Start of DATA

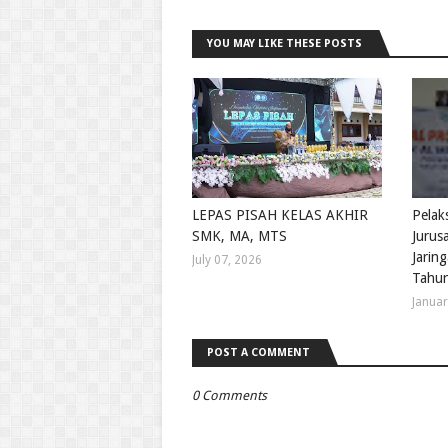
YOU MAY LIKE THESE POSTS
LEPAS PISAH KELAS AKHIR
Pelak
SMK, MA, MTS
Jurus
Jarin
July 07, 2026
Tahun
Januar
POST A COMMENT
0 Comments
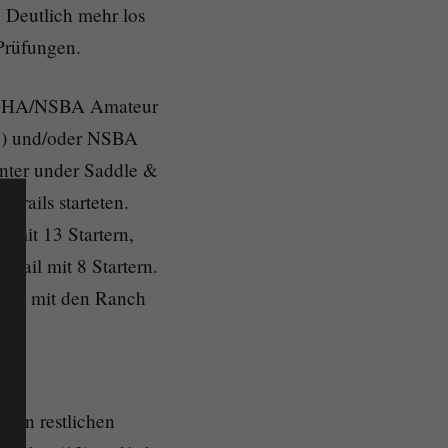
 Deutlich mehr los
Prüfungen.
n AQHA/NSBA Amateur
(9) und/oder NSBA
unter under Saddle &
Trails starteten.
l mit 13 Startern,
rail mit 8 Startern.
stag mit den Ranch
 den restlichen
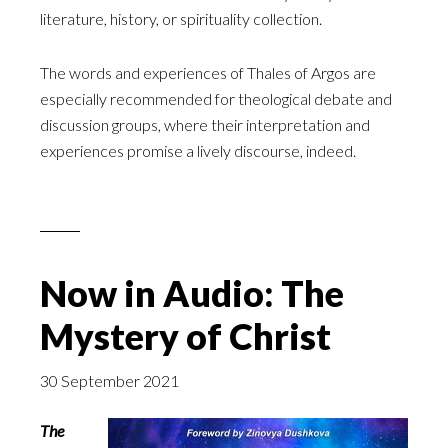
literature, history, or spirituality collection.
The words and experiences of Thales of Argos are
especially recommended for theological debate and
discussion groups, where their interpretation and
experiences promise a lively discourse, indeed.
Now in Audio: The
Mystery of Christ
30 September 2021
The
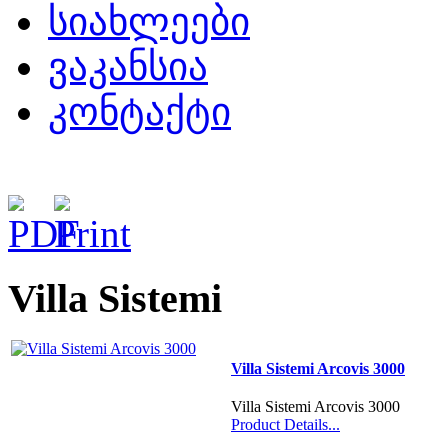
სიახლეები
ვაკანსია
კონტაქტი
Villa Sistemi
Villa Sistemi Arcovis 3000
Villa Sistemi Arcovis 3000
Product Details...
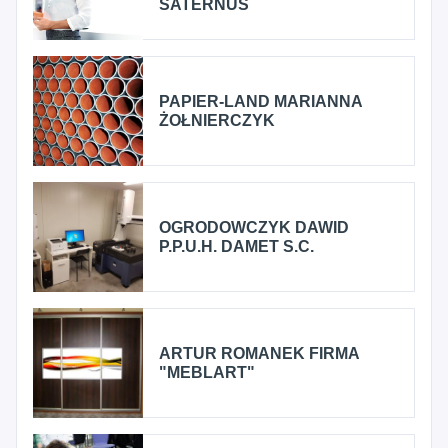
SATERNUS
PAPIER-LAND MARIANNA
ŻOŁNIERCZYK
OGRODOWCZYK DAWID
P.P.U.H. DAMET S.C.
ARTUR ROMANEK FIRMA
"MEBLART"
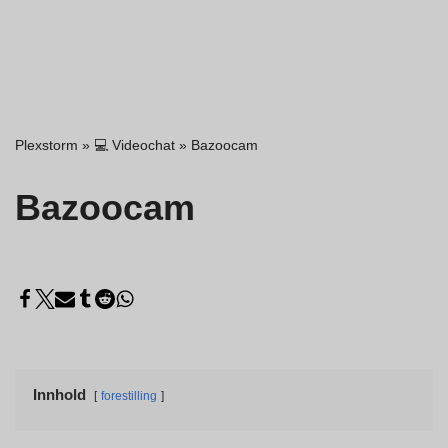
Plexstorm
»
💻 Videochat
»
Bazoocam
Bazoocam
Innhold
forestilling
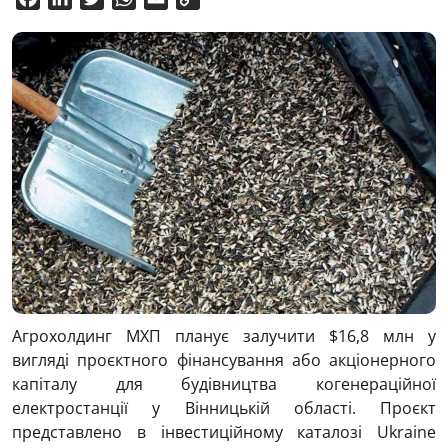
Link
Агрохолдинг МХП планує залучити $16,8 млн у
вигляді проєктного фінансування або акціонерного
капіталу для будівництва когенераційної
електростанції у Вінницькій області. Проєкт
представлено в інвестиційному каталозі Ukraine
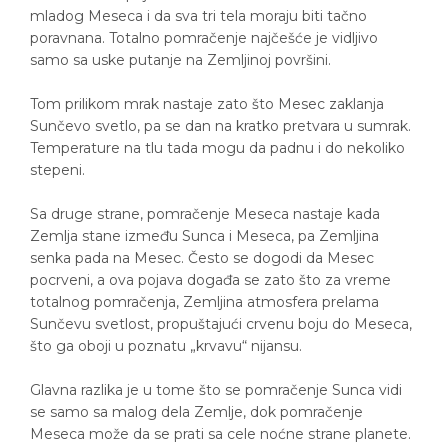
mladog Meseca i da sva tri tela moraju biti tačno
poravnana. Totalno pomračenje najčešće je vidljivo
samo sa uske putanje na Zemljinoj površini.
Tom prilikom mrak nastaje zato što Mesec zaklanja
Sunčevo svetlo, pa se dan na kratko pretvara u sumrak.
Temperature na tlu tada mogu da padnu i do nekoliko
stepeni.
Sa druge strane, pomračenje Meseca nastaje kada
Zemlja stane između Sunca i Meseca, pa Zemljina
senka pada na Mesec. Često se dogodi da Mesec
pocrveni, a ova pojava događa se zato što za vreme
totalnog pomračenja, Zemljina atmosfera prelama
Sunčevu svetlost, propuštajući crvenu boju do Meseca,
što ga oboji u poznatu „krvavu“ nijansu.
Glavna razlika je u tome što se pomračenje Sunca vidi
se samo sa malog dela Zemlje, dok pomračenje
Meseca može da se prati sa cele noćne strane planete.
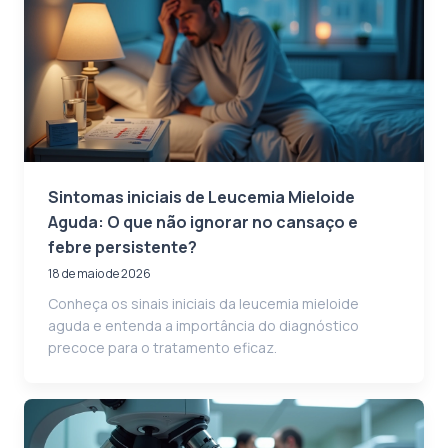
Sintomas iniciais de Leucemia Mieloide
Aguda: O que não ignorar no cansaço e
febre persistente?
18 de maio de 2026
Conheça os sinais iniciais da leucemia mieloide
aguda e entenda a importância do diagnóstico
precoce para o tratamento eficaz.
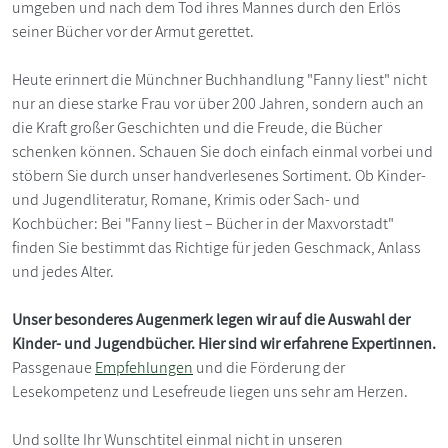
umgeben und nach dem Tod ihres Mannes durch den Erlös
seiner Bücher vor der Armut gerettet.
Heute erinnert die Münchner Buchhandlung "Fanny liest" nicht
nur an diese starke Frau vor über 200 Jahren, sondern auch an
die Kraft großer Geschichten und die Freude, die Bücher
schenken können. Schauen Sie doch einfach einmal vorbei und
stöbern Sie durch unser handverlesenes Sortiment. Ob Kinder-
und Jugendliteratur, Romane, Krimis oder Sach- und
Kochbücher: Bei "Fanny liest – Bücher in der Maxvorstadt"
finden Sie bestimmt das Richtige für jeden Geschmack, Anlass
und jedes Alter.
Unser besonderes Augenmerk legen wir auf die Auswahl der
Kinder- und Jugendbücher. Hier sind wir erfahrene Expertinnen.
Passgenaue
Empfehlungen
und die Förderung der
Lesekompetenz und Lesefreude liegen uns sehr am Herzen.
Und sollte Ihr Wunschtitel einmal nicht in unseren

End of DATA

= TASK TO CARRY OUT =
Write out the listing above in full, word for word, with no pictures.

= EXPECTED OUTPUT =
YOU MAY LIKE THESE POSTS
LEPAS PISAH KELAS AKHIR
Pelak
SMK, MA, MTS
Jurus
Jarin
July 07, 2026
Tahun
Januar
POST A COMMENT
0 Comments
 Deutlich mehr los
Prüfungen.
n AQHA/NSBA Amateur
(9) und/oder NSBA
unter under Saddle &
Trails starteten.
l mit 13 Startern,
rail mit 8 Startern.
stag mit den Ranch
 den restlichen
literature, history, or spirituality collection.
The words and experiences of Thales of Argos are
especially recommended for theological debate and
discussion groups, where their interpretation and
experiences promise a lively discourse, indeed.
Now in Audio: The
Mystery of Christ
30 September 2021
The
სიახლეები
ვაკანსია
კონტაქტი
Villa Sistemi
Villa Sistemi Arcovis 3000
Villa Sistemi Arcovis 3000
Product Details...
SATERNUS
PAPIER-LAND MARIANNA
ŻOŁNIERCZYK
OGRODOWCZYK DAWID
P.P.U.H. DAMET S.C.
ARTUR ROMANEK FIRMA
"MEBLART"
Plexstorm
»
💻 Videochat
»
Bazoocam
Bazoocam
Innhold
forestilling
Link
Агрохолдинг МХП планує залучити $16,8 млн у
вигляді проєктного фінансування або акціонерного
капіталу для будівництва когенераційної
електростанції у Вінницькій області. Проєкт
представлено в інвестиційному каталозі Ukraine
mladog Meseca i da sva tri tela moraju biti tačno
poravnana. Totalno pomračenje najčešće je vidljivo
samo sa uske putanje na Zemljinoj površini.
Tom prilikom mrak nastaje zato što Mesec zaklanja
Sunčevo svetlo, pa se dan na kratko pretvara u sumrak.
Temperature na tlu tada mogu da padnu i do nekoliko
stepeni.
Sa druge strane, pomračenje Meseca nastaje kada
Zemlja stane između Sunca i Meseca, pa Zemljina
senka pada na Mesec. Često se dogodi da Mesec
pocrveni, a ova pojava događa se zato što za vreme
totalnog pomračenja, Zemljina atmosfera prelama
Sunčevu svetlost, propuštajući crvenu boju do Meseca,
što ga oboji u poznatu „krvavu“ nijansu.
Glavna razlika je u tome što se pomračenje Sunca vidi
se samo sa malog dela Zemlje, dok pomračenje
Meseca može da se prati sa cele noćne strane planete.
Sintomas iniciais de Leucemia Mieloide
Aguda: O que não ignorar no cansaço e
febre persistente?
18 de maio de 2026
Conheça os sinais iniciais da leucemia mieloide
aguda e entenda a importância do diagnóstico
precoce para o tratamento eficaz.
umgeben und nach dem Tod ihres Mannes durch den Erlös
seiner Bücher vor der Armut gerettet.
Heute erinnert die Münchner Buchhandlung "Fanny liest" nicht
nur an diese starke Frau vor über 200 Jahren, sondern auch an
die Kraft großer Geschichten und die Freude, die Bücher
schenken können. Schauen Sie doch einfach einmal vorbei und
stöbern Sie durch unser handverlesenes Sortiment. Ob Kinder-
und Jugendliteratur, Romane, Krimis oder Sach- und
Kochbücher: Bei "Fanny liest – Bücher in der Maxvorstadt"
finden Sie bestimmt das Richtige für jeden Geschmack, Anlass
und jedes Alter.
Unser besonderes Augenmerk legen wir auf die Auswahl der
Kinder- und Jugendbücher. Hier sind wir erfahrene Expertinnen.
Passgenaue
Empfehlungen
und die Förderung der
Lesekompetenz und Lesefreude liegen uns sehr am Herzen.
Und sollte Ihr Wunschtitel einmal nicht in unseren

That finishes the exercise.